Next: , Previous: Chatting, Up: Basic operation



2.3 Presence

“Presence” is the Jabber term for letting other people know that you are online, and additionally how “available” you are. There are three elements to presence: availability status (called “show”), status message, and priority.

Your show status may either be empty (meaning simply “online”), or one of away, xa, dnd and chat, meaning “away”, “extended away” (i.e. away for an extended period), “do not disturb”, and “free for chat”, respectively. This information is available to everyone subscribing to your presence, but technically it does not restrict anyone's actions. You can chat with people even if you claim to be away.
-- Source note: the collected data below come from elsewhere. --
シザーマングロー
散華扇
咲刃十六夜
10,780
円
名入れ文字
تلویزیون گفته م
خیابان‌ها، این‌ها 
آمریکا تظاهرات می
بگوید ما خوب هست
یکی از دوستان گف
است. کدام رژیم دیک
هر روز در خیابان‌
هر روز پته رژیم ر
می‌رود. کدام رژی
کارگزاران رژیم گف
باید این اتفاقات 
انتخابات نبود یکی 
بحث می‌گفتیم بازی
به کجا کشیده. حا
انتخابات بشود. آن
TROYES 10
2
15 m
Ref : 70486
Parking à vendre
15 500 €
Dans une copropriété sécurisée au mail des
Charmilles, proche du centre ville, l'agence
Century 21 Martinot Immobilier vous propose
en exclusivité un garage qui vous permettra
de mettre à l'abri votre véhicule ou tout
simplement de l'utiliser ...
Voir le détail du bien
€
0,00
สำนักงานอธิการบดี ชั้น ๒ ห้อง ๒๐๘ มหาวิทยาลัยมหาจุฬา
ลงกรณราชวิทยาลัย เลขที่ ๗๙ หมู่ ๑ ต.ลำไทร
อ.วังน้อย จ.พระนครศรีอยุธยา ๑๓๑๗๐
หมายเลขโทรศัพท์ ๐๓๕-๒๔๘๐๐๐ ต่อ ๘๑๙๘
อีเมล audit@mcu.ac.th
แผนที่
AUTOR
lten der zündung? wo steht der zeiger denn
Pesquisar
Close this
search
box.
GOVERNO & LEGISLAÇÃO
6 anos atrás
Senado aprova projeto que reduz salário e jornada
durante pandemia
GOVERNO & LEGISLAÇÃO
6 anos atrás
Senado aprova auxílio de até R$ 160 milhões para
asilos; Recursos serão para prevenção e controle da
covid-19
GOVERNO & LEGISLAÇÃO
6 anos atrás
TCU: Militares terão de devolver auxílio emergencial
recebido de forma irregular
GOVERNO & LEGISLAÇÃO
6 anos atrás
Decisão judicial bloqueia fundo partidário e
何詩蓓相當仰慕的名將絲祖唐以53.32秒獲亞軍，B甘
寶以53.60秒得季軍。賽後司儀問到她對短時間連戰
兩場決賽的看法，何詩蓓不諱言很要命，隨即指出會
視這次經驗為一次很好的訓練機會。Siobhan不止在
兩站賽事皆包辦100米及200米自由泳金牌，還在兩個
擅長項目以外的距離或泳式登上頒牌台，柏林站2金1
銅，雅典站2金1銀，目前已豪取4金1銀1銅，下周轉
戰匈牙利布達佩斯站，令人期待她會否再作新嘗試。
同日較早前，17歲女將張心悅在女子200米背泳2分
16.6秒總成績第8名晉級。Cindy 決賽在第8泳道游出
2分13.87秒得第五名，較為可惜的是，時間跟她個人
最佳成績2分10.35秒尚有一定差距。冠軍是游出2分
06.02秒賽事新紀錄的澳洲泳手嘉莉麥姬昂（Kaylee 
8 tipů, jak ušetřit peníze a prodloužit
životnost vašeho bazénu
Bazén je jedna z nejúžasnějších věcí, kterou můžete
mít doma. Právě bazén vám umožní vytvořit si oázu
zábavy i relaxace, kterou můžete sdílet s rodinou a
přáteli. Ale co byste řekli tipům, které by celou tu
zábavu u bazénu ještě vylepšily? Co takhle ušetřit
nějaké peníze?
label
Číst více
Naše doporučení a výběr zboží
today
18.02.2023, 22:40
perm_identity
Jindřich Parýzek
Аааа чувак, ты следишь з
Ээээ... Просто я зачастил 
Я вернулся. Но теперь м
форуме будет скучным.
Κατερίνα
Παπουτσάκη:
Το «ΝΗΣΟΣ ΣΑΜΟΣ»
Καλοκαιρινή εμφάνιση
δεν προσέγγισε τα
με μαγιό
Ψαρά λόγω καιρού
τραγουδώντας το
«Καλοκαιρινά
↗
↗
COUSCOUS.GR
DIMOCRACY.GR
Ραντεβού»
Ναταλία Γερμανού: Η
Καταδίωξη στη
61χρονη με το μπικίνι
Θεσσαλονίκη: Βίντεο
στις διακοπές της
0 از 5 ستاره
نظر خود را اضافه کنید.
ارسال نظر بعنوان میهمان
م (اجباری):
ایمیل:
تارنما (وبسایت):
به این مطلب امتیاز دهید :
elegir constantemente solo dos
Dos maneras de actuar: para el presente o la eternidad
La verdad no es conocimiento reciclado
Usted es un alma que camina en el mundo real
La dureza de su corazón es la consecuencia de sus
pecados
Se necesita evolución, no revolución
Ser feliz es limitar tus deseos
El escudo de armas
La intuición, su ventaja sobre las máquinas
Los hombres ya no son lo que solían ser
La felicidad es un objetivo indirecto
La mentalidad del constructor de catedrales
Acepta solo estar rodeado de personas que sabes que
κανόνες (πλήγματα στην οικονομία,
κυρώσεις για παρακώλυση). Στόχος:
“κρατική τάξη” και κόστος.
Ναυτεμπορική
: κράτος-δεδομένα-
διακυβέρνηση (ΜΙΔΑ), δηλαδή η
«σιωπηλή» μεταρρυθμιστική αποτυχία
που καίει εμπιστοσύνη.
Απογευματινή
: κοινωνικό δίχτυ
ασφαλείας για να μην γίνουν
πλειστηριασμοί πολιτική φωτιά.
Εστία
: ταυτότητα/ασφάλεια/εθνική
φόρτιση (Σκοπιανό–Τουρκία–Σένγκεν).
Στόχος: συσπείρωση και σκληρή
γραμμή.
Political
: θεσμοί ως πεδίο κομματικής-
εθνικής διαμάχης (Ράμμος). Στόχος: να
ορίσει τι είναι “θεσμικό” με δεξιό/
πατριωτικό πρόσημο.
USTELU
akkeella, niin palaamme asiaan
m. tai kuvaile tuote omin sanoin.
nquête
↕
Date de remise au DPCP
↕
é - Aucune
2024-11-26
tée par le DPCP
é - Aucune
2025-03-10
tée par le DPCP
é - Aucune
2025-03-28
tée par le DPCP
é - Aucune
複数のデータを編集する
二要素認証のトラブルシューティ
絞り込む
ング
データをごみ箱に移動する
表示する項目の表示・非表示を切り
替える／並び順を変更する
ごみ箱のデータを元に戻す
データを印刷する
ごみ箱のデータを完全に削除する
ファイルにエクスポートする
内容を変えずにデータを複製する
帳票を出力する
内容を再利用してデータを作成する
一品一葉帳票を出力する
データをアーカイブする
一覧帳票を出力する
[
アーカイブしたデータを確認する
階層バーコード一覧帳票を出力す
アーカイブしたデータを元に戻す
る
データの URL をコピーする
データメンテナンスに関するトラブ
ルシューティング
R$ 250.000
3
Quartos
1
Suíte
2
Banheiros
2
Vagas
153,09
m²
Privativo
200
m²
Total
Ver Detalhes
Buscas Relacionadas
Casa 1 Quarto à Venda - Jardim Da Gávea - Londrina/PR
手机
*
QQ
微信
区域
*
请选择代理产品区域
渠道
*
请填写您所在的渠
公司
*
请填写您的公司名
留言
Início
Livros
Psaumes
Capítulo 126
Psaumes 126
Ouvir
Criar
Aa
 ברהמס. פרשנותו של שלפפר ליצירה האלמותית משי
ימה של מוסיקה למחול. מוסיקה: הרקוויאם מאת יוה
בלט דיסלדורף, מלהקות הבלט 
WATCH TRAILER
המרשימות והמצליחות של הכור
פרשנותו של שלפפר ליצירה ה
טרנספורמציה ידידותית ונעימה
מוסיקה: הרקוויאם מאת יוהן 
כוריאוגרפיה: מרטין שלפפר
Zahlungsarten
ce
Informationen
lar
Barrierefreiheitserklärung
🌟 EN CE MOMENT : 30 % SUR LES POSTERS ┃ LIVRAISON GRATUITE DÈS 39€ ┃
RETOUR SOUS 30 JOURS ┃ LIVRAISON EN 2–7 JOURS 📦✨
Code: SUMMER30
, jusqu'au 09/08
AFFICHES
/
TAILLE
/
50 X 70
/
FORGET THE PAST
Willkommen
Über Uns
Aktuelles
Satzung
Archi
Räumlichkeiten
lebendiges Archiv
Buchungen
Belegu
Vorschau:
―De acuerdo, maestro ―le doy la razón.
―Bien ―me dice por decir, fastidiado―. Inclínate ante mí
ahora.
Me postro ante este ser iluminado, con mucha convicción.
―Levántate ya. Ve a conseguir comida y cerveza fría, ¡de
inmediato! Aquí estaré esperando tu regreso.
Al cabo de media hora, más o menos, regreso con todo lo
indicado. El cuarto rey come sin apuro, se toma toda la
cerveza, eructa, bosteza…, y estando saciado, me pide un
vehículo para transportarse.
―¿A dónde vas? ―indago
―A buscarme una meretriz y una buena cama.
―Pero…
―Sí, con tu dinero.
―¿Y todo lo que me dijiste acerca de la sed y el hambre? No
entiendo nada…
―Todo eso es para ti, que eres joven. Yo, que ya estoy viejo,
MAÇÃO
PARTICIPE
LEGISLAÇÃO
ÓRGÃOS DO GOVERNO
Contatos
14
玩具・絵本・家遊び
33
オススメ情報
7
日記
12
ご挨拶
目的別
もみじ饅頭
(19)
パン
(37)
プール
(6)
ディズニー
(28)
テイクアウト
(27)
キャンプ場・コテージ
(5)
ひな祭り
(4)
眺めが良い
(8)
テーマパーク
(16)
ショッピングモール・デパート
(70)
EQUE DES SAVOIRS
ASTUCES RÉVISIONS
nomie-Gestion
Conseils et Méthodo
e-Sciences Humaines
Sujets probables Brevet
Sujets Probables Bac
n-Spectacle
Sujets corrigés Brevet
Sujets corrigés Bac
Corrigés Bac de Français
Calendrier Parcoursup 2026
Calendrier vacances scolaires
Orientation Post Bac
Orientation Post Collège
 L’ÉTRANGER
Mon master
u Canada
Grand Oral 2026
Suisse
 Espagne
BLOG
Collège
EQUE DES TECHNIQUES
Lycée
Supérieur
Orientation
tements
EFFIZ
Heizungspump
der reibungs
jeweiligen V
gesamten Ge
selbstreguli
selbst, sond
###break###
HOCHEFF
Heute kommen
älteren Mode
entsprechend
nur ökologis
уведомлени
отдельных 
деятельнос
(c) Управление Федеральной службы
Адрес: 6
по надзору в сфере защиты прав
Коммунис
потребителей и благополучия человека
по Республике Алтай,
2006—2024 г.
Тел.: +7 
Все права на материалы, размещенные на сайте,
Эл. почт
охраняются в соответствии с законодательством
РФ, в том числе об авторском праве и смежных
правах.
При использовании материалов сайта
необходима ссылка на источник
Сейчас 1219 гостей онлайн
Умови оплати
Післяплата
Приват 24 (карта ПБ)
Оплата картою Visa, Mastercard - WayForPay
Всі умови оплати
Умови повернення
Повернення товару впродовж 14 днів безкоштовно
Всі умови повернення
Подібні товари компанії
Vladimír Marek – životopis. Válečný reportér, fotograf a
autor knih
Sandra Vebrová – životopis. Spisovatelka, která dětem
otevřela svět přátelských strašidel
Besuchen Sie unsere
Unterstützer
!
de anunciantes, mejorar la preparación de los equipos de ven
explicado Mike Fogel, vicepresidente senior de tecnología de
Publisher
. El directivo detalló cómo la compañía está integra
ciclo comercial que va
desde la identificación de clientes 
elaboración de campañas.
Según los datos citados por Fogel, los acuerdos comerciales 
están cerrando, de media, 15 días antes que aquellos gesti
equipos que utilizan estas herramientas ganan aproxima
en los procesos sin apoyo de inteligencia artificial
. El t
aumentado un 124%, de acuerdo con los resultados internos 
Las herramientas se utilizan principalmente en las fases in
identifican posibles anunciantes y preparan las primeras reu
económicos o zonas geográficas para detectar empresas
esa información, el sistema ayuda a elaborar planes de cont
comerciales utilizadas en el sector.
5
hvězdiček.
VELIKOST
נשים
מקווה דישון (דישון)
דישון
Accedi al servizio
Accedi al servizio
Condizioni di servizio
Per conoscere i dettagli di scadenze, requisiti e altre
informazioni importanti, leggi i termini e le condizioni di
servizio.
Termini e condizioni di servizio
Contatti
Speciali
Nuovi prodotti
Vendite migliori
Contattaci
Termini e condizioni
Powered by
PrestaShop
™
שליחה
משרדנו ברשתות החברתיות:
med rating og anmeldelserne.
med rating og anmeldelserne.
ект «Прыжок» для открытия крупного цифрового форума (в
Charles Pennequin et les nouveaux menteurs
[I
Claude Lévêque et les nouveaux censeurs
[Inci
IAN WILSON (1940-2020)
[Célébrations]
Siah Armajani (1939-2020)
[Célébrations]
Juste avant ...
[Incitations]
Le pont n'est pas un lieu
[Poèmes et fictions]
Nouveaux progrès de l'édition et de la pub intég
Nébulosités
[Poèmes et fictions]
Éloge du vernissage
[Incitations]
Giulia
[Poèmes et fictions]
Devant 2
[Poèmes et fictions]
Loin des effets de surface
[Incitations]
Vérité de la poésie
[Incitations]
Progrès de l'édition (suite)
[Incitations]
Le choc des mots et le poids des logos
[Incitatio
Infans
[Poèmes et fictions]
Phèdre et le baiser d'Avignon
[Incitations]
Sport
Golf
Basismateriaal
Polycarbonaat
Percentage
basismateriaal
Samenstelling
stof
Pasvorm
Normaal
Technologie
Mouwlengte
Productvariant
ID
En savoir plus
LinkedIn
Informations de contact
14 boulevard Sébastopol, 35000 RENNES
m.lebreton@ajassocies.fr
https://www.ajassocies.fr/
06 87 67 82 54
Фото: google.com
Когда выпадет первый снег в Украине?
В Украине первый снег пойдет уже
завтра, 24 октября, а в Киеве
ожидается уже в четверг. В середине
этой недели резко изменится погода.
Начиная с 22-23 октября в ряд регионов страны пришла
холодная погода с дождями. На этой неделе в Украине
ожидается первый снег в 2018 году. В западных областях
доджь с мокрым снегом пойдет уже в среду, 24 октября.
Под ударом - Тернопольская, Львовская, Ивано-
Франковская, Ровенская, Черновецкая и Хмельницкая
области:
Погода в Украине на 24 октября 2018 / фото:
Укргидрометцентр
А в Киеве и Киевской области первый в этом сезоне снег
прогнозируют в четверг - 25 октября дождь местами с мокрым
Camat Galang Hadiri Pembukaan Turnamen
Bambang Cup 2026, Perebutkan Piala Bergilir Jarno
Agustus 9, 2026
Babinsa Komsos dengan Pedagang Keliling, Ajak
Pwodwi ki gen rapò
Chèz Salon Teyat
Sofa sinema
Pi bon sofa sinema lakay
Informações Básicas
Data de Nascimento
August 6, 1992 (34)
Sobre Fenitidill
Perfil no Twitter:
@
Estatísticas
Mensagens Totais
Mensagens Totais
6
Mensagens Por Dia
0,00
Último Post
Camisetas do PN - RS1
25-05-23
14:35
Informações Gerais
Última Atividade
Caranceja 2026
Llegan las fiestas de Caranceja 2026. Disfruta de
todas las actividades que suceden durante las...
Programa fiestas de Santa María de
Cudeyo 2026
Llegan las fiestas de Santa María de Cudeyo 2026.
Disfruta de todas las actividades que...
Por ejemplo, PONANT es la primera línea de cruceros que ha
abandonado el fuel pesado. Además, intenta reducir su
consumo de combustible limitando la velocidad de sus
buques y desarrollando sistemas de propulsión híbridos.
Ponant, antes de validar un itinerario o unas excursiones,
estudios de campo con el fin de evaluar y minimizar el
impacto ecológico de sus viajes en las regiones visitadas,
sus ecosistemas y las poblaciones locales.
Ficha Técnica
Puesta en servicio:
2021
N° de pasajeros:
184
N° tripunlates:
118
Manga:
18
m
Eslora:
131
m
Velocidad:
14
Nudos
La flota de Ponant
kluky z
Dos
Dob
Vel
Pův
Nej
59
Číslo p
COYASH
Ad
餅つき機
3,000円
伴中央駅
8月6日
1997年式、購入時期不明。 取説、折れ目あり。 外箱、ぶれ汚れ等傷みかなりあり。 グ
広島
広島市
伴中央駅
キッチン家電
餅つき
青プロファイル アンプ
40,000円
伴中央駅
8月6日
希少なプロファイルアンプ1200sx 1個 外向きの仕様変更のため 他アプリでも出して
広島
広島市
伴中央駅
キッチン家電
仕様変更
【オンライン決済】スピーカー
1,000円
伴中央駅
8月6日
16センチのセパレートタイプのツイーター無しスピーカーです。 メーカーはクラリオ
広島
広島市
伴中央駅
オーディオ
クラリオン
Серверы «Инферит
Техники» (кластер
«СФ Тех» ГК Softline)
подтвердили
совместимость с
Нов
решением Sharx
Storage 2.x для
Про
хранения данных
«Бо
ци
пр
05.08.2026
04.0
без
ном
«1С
The status message is a short text complementing your show status, such as “at home”, “working”, “phone”, “playing games” or whatever you want. It is sent to everyone subscribing to your presence, but not all clients prominently display it to the user.

The priority is only interesting if you are running more than one Jabber client at a time accessing the same account. In that case, messages sent to you without an indication of which client to send to are sent to the client with the highest priority.

To set your presence, use the function jabber-send-presence. It can be called both interactively and in Lisp code. For the latter case, use something like (jabber-send-presence "away" "idle for 10 minutes" 10).

By default, jabber.el sets your presence when you connect. If you want it not to do that, remove jabber-send-default-presence from jabber-post-connect-hook. If you want to change the presence that is sent, change the variables jabber-default-show, jabber-default-status and jabber-default-priority.

With jabber.el, you can set your presence remotely. See Ad-Hoc Commands.